Após destacar números e ações do exército, o vídeo introdutório apresenta o General Hertz Pires do Nascimento, atual vice-chefe do Estado Maior do Exército, como o “convidado pra lá de especial” da noite, bordão utilizado pela apresentadora Marina Machado para iniciar o programa.

Ao iniciar o debate, Marina tentou justificar a entrevista sobre o exército trazendo o contexto da independência do Brasil, celebrada aos quatro ventos pelo governo federal nesse bicentenário, como parte da campanha eleitoral de Jair Bolsonaro ( https://www.cartacapital.com.br/blogs/intervozes/ebc-fez-cobertura-oficialesca-e-foi-assessora-de-bolsonaro-no-7-de-setembro/).
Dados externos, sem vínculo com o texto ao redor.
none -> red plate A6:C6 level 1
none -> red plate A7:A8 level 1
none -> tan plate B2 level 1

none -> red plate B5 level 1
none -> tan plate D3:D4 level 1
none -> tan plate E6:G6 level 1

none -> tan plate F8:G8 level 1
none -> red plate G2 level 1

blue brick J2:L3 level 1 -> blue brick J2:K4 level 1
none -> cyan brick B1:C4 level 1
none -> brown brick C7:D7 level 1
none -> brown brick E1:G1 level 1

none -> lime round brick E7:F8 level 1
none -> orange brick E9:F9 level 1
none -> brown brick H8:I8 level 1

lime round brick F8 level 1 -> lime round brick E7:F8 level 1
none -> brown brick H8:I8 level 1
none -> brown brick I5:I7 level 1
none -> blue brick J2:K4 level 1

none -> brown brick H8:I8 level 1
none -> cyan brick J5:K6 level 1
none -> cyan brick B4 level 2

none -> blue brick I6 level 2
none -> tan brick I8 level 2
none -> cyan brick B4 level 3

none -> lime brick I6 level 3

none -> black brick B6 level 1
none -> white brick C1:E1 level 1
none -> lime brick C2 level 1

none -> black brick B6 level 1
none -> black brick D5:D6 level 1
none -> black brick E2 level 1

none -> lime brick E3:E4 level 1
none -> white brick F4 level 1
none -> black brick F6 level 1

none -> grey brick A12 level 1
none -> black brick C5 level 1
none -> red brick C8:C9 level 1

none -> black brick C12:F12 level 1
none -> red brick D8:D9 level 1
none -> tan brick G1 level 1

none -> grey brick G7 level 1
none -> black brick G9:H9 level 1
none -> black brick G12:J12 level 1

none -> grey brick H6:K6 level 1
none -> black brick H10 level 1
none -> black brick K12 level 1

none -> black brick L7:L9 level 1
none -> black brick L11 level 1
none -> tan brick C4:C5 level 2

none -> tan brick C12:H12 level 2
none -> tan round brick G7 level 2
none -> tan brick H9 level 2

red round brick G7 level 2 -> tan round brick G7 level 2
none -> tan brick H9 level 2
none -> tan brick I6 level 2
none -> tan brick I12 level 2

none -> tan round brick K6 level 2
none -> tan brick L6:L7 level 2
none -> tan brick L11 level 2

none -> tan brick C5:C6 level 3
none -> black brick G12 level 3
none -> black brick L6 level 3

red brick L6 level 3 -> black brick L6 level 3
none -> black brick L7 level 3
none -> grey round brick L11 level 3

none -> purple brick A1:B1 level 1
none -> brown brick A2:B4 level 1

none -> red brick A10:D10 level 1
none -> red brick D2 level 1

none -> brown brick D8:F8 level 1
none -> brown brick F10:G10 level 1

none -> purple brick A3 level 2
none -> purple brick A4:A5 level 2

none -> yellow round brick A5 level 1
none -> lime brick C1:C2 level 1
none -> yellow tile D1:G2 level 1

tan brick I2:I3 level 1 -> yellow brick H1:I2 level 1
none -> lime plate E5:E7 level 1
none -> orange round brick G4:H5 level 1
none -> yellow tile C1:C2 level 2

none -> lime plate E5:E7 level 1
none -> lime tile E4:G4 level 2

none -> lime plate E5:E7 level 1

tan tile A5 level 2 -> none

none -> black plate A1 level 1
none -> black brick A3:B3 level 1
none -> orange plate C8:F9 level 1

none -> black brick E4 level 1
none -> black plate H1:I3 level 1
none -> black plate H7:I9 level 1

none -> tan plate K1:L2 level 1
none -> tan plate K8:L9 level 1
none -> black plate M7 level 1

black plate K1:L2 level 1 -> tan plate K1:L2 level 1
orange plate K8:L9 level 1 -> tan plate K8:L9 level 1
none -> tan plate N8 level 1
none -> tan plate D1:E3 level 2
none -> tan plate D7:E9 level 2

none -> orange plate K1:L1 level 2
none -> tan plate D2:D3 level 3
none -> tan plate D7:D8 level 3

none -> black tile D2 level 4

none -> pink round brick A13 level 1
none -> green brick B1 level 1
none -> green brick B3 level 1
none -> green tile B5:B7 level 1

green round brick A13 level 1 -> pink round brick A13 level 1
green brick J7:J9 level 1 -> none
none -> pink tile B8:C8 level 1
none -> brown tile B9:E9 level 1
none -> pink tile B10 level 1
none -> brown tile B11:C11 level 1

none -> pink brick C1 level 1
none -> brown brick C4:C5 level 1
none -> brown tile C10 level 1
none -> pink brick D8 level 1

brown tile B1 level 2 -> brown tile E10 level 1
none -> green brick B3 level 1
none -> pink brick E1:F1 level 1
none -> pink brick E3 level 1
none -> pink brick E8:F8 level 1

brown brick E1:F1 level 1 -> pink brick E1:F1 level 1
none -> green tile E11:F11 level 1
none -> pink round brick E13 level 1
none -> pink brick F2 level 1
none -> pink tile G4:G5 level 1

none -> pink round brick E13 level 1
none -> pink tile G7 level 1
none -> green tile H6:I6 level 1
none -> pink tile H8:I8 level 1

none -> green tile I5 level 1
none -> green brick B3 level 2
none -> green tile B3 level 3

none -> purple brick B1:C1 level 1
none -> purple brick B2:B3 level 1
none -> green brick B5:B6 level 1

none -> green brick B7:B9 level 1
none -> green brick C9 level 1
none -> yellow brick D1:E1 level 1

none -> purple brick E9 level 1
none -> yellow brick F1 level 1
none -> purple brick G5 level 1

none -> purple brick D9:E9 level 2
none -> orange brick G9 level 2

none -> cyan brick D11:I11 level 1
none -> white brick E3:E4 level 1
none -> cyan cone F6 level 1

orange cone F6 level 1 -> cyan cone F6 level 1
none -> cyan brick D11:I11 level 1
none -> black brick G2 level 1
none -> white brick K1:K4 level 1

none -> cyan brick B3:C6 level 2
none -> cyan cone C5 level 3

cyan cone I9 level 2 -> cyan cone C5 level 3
Após responder curto e grosso que o exército foi o “garantidor da independência”, o general exaltou o colonizador:

“Portugal, quando os seus navegadores desembarcaram aqui, eles não vieram como aventureiros. Eles vieram trazendo tradição, uma religião, uma língua consolidada e a experiência administrativa. Por isso é que logo na sequência eles tinham o objetivo de ocupar a terra e aprofundar as suas descobertas, dominando as bacias hidrográficas, colocando os seus marcos, construindo os fortes.”

Todo o programa foi uma sequência de perguntas levantando a bola para o general cortar. Abordaram temas como a participação nas missões de paz da ONU, a integração das mulheres às forças armadas, a defesa da Amazônia em meio às dificuldades logísticas, o respeito ao meio ambiente. Também foi apresentado um show de jargões descontextualizados e sem problematização, como o “pacificador Duque de Caxias”, o “sentimento de nacionalidade” que surgiu no episódio da expulsão dos holandeses de Pernambuco, a “fusão harmônica das três raças” na corporação, a “identificação do exército com o povo”.

Destacamos a fala do general a respeito do serviço militar obrigatório: “O jovem passa pelo desafio de ser selecionado para servir. O exército incorpora 52 mil soldados/ano. Que outra instituição oferece a oportunidade para 52 mil jovens/ano?” 

Porque, como todos sabem, os jovens brasileiros de 18 anos estão exultantes com a possibilidade de servir à pátria no alistamento militar obrigatório (contém ironia).

Após ser apresentado um vídeo com o depoimento de uma esposa de militar, sobre a vida da família que abdica de estabilidade profissional e escolar e da residência fixa para acompanhar o militar, o general destacou o Dia da Família Militar, em homenagem a Rosa da Fonseca.

“Ela teve dez filhos, duas mulheres, oito homens. Um ficou em Alagoas, sete foram para a campanha da Tríplice Aliança [Guerra do Paraguai, de 1864 e 1870]. Três morreram, dois [ficaram] gravemente feridos, um era o Deodoro da Fonseca [marechal que “proclamou a república” em 1889]. Sabendo disso, ela disse: ‘não vamos chorar a morte dos meus filhos, vamos agora celebrar a vitória de minha pátria. Para chorar a morte dos meus filhos eu tenho o resto da vida’”. Celebrando, com isso, a abdicação feminina em favor da pátria.

Já no fim do programa, depois do general explicar que todos os alojamentos têm seções exclusivas para mulheres, com dormitórios, vestiários e banheiros separados dos masculinos, a apresentadora solta um totalmente desconexo “é o girl power funcionando no exército”. Vergonha alheia é pouco para quem trabalha em uma empresa que deveria prezar pela equidade de gênero e pela agenda 2030 da ONU.

Alexandre Garcia, a todo momento, interrompia o entrevistado para demonstrar seus conhecimentos sobre o exército. “O Exército me fez reservista símbolo, junto com o Pelé. Uma honra”. “Vou dar meu depoimento a respeito de 1964”, falou o jornalista, se gabando da própria participação na história militar brasileira.

Outro destaque do programa foi dado para o Cabo Max, a inteligência artificial que atende ao público nos canais eletrônicos do exército. Ao se despedir da apresentadora, o robozinho, via videoconferência, diz: “se quiser conhecer o meu trabalho ou me ver fazendo flexões, é só entrar em contato”. Fazendo flexões. Isso te lembra algum ocupante do Palácio do Planalto?

Aproveitando o tema militar, reiteramos que a TV Brasil deveria ter a honradez de mudar o nome desse programa semanal de entrevistas oficiais e oficialescas, para preservar alguma dignidade do histórico Sem Censura, que foi um símbolo da democracia do país.